* _TASK ITEM_:
Reproduce exactly the lines of the material beneath, from the line that contains "- housing <box>207,7,284,85</box>" to the line that contains "- unfinished handheld", both included, and no other lines.

※ ※ ※

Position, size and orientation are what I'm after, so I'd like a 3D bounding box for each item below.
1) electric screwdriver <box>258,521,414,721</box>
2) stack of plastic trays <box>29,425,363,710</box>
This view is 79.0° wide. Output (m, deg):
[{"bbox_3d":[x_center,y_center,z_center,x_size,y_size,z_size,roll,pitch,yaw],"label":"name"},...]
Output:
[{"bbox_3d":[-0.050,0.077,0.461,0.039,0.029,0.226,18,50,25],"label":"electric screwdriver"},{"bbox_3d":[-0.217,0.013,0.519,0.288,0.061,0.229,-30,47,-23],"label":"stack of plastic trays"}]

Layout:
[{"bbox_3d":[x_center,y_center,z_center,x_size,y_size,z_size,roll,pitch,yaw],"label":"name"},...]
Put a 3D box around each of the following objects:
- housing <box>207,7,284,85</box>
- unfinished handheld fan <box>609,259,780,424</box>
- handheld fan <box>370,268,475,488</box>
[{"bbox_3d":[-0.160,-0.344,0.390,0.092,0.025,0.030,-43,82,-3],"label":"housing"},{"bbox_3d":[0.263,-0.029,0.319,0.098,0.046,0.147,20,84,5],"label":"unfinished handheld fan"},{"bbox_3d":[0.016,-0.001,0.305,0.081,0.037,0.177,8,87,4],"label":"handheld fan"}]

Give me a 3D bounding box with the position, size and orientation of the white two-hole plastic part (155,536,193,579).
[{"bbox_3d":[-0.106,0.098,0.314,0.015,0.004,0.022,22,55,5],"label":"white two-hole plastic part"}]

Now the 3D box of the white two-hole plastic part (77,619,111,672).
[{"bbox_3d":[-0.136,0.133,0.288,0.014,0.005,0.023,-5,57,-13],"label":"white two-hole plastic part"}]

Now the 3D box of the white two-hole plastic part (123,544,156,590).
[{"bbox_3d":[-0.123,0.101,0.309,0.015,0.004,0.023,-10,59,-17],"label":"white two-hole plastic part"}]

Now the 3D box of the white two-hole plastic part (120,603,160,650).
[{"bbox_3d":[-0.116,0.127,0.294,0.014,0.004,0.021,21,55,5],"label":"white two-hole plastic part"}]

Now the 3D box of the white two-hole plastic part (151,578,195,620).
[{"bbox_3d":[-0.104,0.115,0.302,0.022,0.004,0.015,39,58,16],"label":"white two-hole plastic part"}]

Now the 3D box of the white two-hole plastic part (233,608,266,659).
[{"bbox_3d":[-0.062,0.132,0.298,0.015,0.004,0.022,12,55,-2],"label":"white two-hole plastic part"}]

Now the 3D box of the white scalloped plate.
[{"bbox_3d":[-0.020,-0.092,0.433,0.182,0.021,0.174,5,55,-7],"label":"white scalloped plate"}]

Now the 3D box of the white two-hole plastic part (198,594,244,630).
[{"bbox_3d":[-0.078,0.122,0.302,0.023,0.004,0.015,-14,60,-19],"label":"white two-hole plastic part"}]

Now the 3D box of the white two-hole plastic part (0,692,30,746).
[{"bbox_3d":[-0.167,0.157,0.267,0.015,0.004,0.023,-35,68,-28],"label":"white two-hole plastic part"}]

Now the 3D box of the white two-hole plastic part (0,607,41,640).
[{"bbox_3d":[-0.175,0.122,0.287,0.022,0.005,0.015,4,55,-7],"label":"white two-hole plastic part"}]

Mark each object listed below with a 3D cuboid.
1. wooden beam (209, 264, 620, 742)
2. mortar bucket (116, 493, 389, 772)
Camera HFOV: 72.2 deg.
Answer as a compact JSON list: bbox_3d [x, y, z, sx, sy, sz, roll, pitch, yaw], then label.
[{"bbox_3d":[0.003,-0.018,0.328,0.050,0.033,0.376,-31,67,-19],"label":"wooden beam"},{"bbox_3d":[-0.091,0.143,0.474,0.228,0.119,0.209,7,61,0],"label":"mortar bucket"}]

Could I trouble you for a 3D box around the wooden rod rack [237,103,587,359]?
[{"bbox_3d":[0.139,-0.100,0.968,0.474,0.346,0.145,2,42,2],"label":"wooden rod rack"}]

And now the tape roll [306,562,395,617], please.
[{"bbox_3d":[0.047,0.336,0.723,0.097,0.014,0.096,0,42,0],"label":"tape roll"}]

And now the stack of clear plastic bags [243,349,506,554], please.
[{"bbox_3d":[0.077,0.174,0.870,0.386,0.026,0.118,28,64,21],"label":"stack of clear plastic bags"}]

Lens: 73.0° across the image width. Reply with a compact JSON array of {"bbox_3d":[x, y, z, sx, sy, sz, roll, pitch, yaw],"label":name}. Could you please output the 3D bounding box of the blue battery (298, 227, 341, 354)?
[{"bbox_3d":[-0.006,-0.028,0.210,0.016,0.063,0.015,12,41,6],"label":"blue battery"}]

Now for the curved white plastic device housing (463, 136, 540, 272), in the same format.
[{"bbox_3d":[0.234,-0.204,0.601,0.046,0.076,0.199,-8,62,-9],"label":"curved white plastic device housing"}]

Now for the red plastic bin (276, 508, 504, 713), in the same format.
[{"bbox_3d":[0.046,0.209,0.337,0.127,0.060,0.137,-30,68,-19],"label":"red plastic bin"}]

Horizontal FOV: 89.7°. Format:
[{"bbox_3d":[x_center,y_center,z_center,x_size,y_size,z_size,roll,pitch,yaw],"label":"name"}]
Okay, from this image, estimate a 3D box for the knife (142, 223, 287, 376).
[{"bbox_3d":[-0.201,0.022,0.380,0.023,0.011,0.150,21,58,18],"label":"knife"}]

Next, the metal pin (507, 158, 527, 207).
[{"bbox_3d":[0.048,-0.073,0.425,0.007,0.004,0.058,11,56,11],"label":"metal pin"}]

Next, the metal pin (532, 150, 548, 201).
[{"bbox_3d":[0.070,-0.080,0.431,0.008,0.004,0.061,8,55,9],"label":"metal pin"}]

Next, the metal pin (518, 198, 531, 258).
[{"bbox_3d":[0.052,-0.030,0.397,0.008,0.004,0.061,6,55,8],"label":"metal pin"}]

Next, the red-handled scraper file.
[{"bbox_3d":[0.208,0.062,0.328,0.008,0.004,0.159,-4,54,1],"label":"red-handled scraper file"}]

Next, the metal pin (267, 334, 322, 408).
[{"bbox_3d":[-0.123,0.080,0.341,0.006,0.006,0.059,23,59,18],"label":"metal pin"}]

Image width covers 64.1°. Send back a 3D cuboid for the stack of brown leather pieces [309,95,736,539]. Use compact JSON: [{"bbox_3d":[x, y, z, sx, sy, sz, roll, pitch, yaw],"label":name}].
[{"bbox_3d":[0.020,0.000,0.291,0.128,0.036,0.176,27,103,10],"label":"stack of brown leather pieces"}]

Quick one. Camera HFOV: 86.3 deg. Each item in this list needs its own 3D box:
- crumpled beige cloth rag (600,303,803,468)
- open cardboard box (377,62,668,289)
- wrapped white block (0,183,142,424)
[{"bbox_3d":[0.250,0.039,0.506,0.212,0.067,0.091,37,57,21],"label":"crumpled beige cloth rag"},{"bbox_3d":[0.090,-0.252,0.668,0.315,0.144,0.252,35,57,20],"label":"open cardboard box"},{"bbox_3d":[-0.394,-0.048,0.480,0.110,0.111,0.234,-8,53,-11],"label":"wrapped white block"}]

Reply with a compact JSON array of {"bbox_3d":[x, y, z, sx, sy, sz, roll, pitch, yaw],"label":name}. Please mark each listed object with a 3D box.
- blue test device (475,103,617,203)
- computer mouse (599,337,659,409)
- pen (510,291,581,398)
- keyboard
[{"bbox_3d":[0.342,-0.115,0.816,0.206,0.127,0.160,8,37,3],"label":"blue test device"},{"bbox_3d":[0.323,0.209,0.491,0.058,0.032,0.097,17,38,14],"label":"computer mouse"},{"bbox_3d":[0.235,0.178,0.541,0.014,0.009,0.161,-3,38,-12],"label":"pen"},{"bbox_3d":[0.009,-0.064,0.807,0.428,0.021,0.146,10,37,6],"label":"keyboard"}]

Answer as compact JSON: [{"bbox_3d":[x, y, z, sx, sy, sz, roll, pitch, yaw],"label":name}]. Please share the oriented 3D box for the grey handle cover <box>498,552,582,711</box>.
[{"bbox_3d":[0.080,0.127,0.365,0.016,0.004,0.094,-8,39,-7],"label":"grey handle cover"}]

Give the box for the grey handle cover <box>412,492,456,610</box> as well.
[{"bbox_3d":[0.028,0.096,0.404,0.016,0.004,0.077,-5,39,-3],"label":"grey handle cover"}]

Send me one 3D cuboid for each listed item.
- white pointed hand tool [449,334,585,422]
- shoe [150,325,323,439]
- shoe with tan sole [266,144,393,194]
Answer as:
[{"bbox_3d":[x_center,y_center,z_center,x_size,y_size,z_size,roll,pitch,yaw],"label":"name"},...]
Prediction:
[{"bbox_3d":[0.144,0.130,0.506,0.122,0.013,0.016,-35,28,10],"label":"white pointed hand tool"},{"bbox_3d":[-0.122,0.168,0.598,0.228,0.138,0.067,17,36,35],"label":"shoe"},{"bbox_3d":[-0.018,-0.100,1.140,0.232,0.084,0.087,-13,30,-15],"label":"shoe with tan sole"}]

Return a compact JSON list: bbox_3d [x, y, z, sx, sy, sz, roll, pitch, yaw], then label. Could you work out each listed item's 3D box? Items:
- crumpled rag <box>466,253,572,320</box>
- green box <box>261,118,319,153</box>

※ ※ ※

* _RESULT_:
- housing <box>207,7,284,85</box>
- unfinished handheld fan <box>609,259,780,424</box>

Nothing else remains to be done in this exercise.